— Так какие, как ты говоришь, «мирные», открытия можно сейчас уже публиковать?

— Ну, например, высокотемпературные сверхпроводники. Плюс теория, объясняющая хотя бы приближённо эффект сверхпроводимости. Кстати, я знаю, как можно сделать сверхпроводники, становящиеся сверхпроводящими аж при температуре пятисот градусов Цельсия!

— Ничего себе! Это тот самый эффект, если я правильно тебя понял, который обнаружил в замороженных жидким гелием ртути и свинце, Каммерлинг-Оннес? Эффект полного исчезновения сопротивления электрическому току?

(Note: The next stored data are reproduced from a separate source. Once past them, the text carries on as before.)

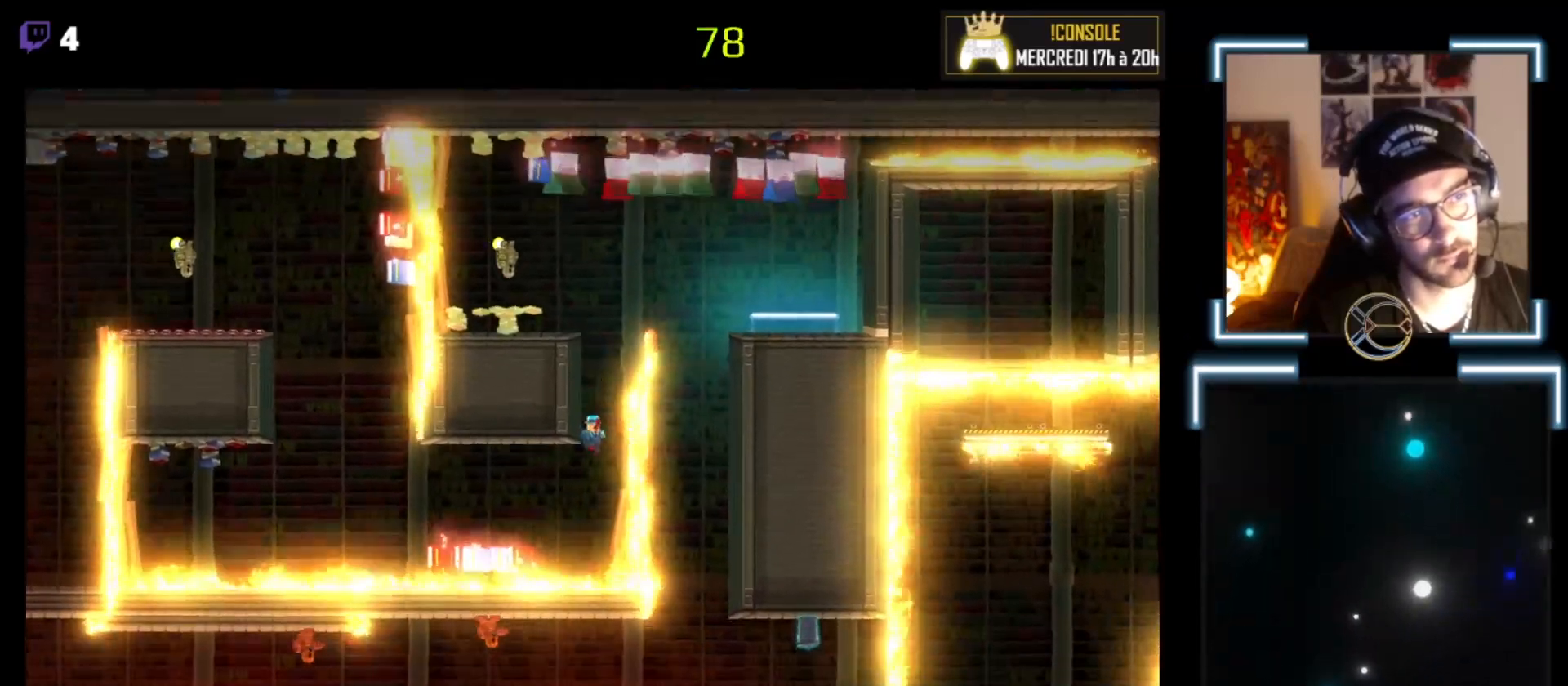
{"buttons": ["X"], "left_stick": "left", "events": [[67, "left_stick", "right"], [200, "left_stick", "center"], [267, "left_stick", "left"]]}
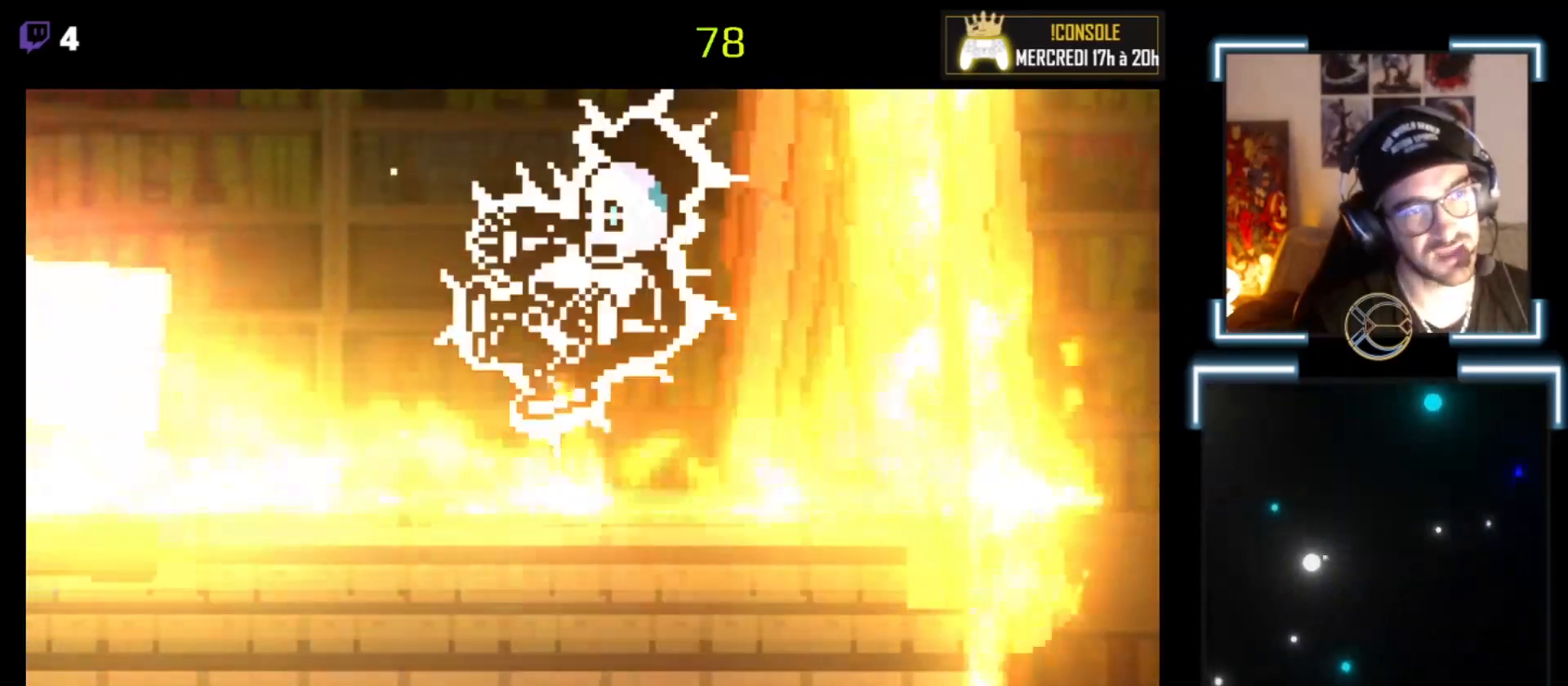
{"buttons": [], "left_stick": "center", "events": [[33, "left_stick", "center"], [233, "X", "up"]]}
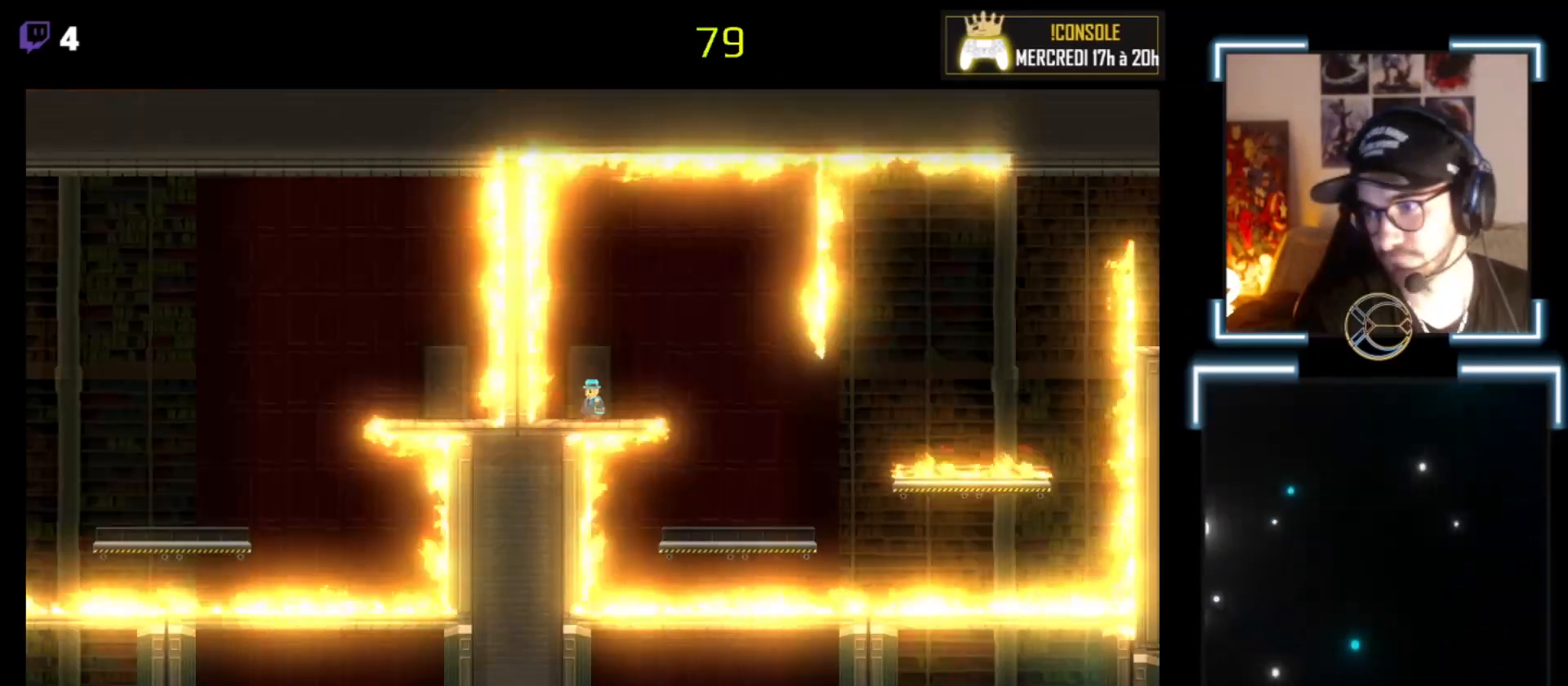
{"buttons": [], "left_stick": "center", "events": []}
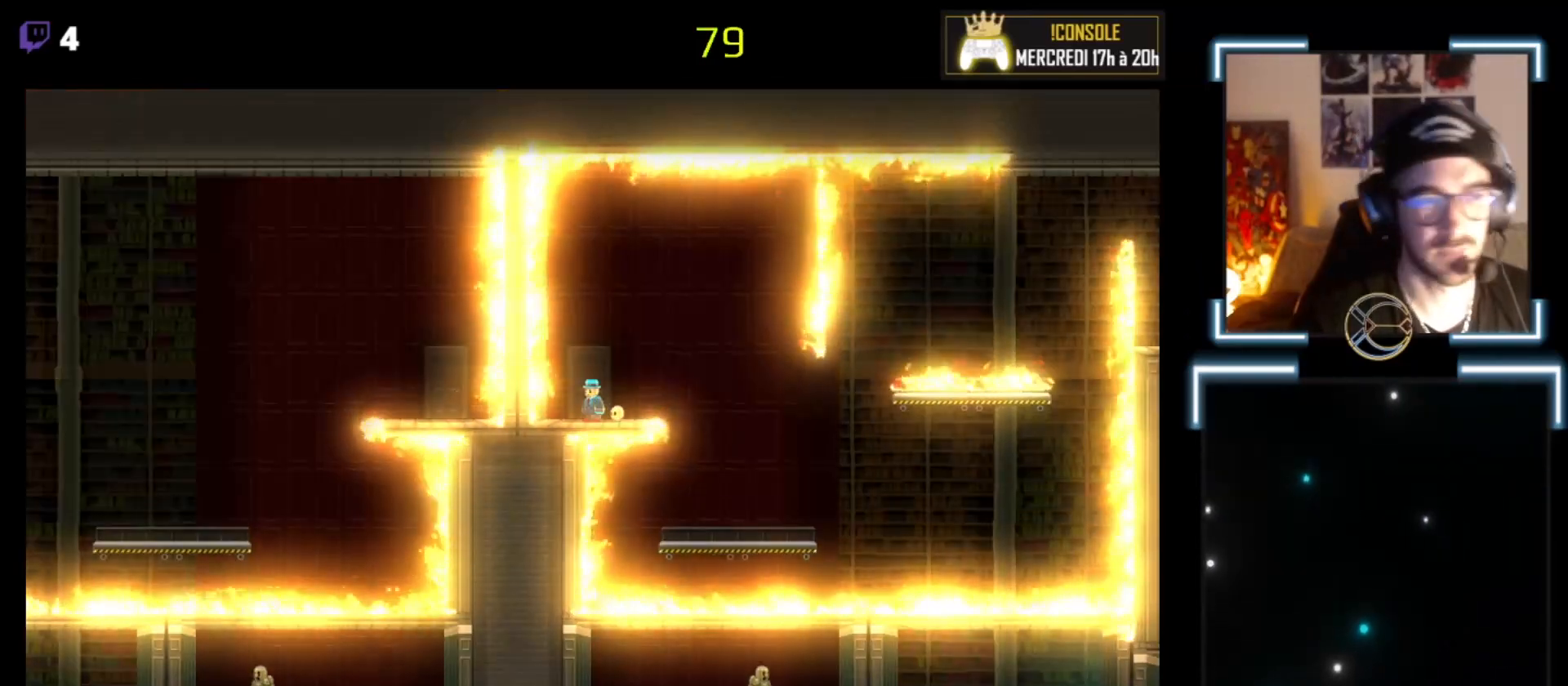
{"buttons": ["A", "X"], "left_stick": "right", "events": [[100, "X", "down"], [100, "left_stick", "right"], [300, "A", "down"]]}
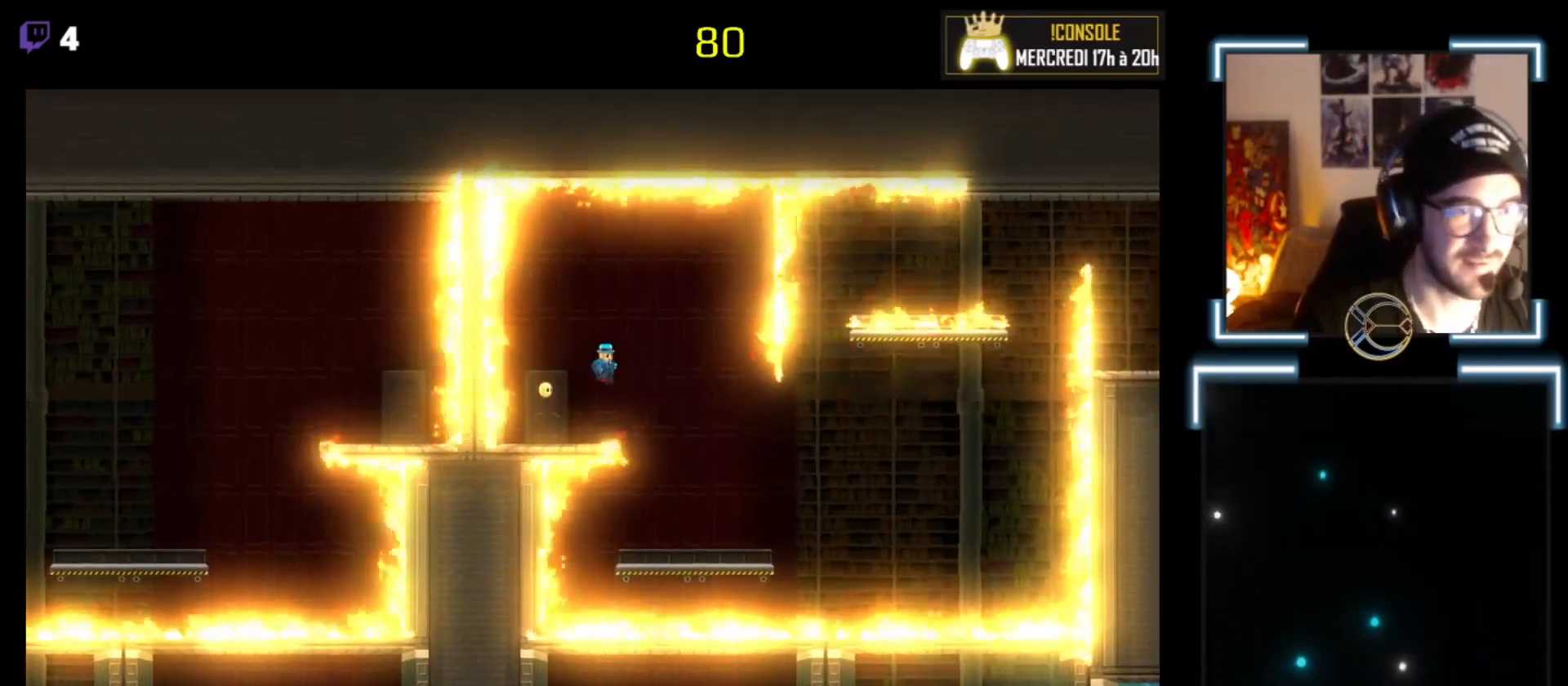
{"buttons": ["X"], "left_stick": "right", "events": [[67, "A", "up"]]}
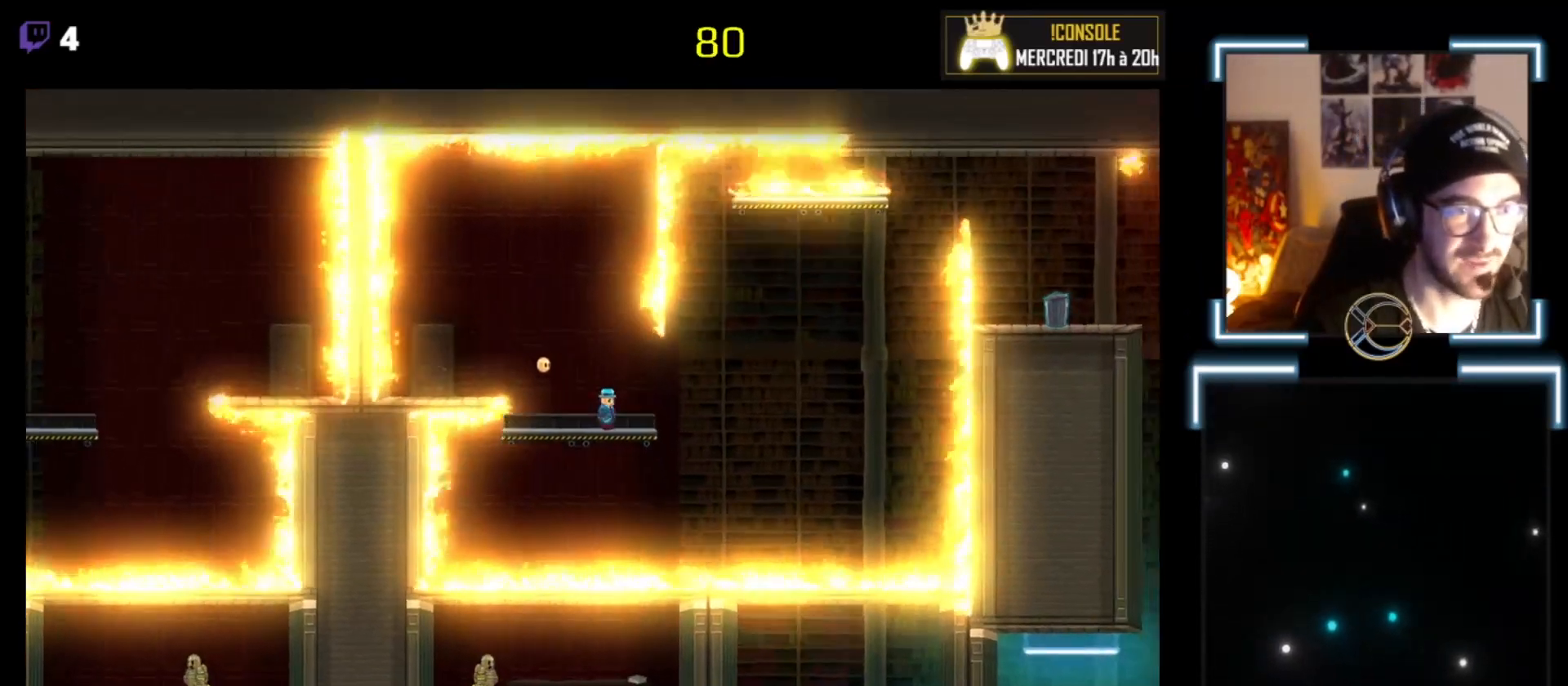
{"buttons": ["X"], "left_stick": "center", "events": [[367, "left_stick", "center"]]}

— Он самый. Причём, что любопытно, прорыв в область высоких температур, больших тридцати градусов выше абсолютного нуля, состоялся в моей истории в восемьдесят седьмом году. Двое исследователей, Мюллер и Беднорц, обнаружили превышение температуры сверхпроводящего перехода в тридцать кельвинов в особой металлокерамике. До этого, почти три четверти века существенных подвижек в область высоких температур этот эффект не имел. Топтались в области гелиевых-водородных температур. То бишь, температур жидкого гелия и водорода.

— Понятно. В Бронштейне проснулся азарт. А в чём причина, каков механизм возникновения этого эффекта?

— Долго объяснять. Коротко же — в проводнике образуется «электронное поле», когда утрачивается различимость между разными электронами, и в результате дефекты кристаллической решётки, рассеяние на которых и является преимущественно причиной возникновения сопротивления электрическому току, становятся для таких «коллективных» электронов «прозрачными».

— Однако же, сверхпроводимость — это так сказать, «присказка» к настоящей работе нобелевского уровня. Запомни, Бронштейн, Нобеля дают за работы, которые мировое научное сообщество «ожидает». Простой пример — Эйнштейн. Его слава очень сильно раздута. Тогда как созданные им теории — СТО и ОТО, пожалуй, за исключением первой — пример непрактичности. Да и создал СТО, если как следует разобраться, не Эйнштейн, а Пуанкаре, который её Альберту подарил. А ОТО Эйнштейну фактически написала его жена — Милева Марич. Он кстати, поэтому и отдал ей часть своей нобелевки при разводе. Во всяком случае, математическую обработку идей Альберта, а то и помощь с самими идеями она ему оказывала.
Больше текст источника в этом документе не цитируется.